» **Work required**:
Where in the records does the word "none" appear? Copy each line that holds it.

» **Before and after images**:

***

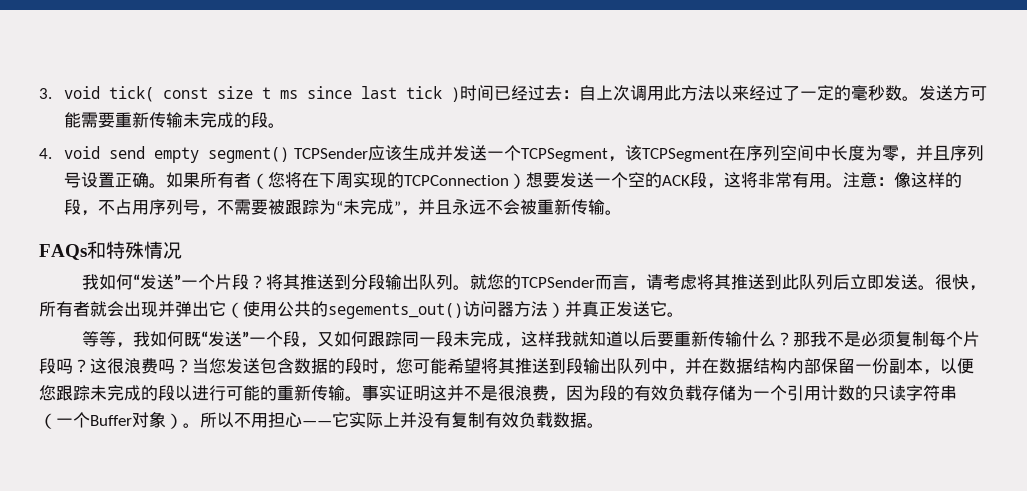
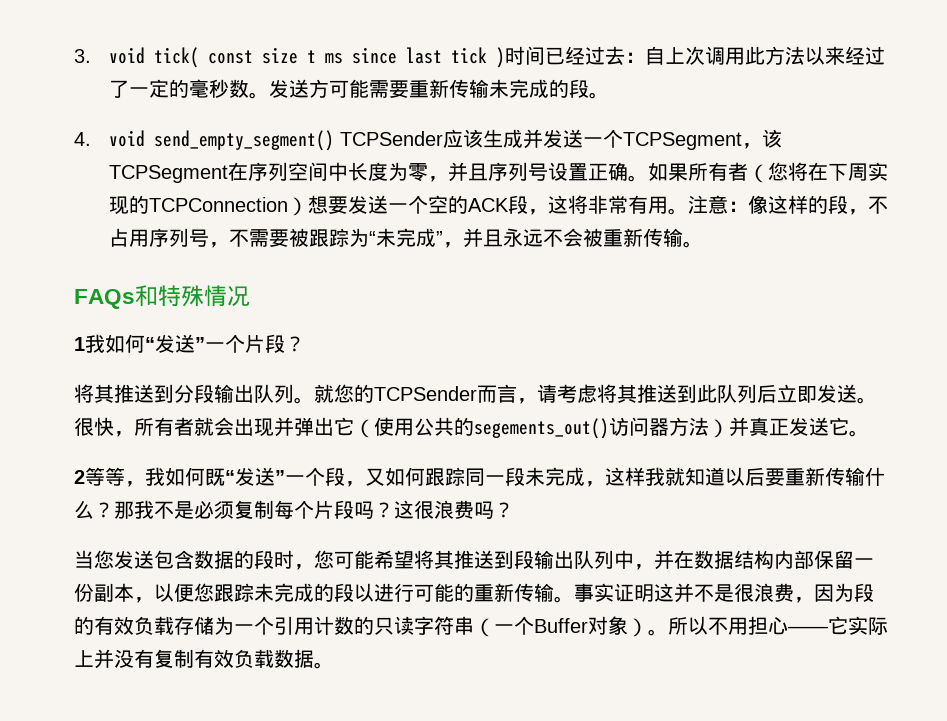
[109,146,290,163] send empty segment() -> [154,130,335,151] send_empty_segment()
(182, 250) none -> [74,337,85,351] 1
(267, 282) none -> (305, 344) //
(684, 314) none -> [74,470,85,484] 2
(192, 366) none -> (514, 510) //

***

» **Output for this exercise**:
(182, 250) none -> [74,337,85,351] 1
(267, 282) none -> (305, 344) //
(684, 314) none -> [74,470,85,484] 2
(192, 366) none -> (514, 510) //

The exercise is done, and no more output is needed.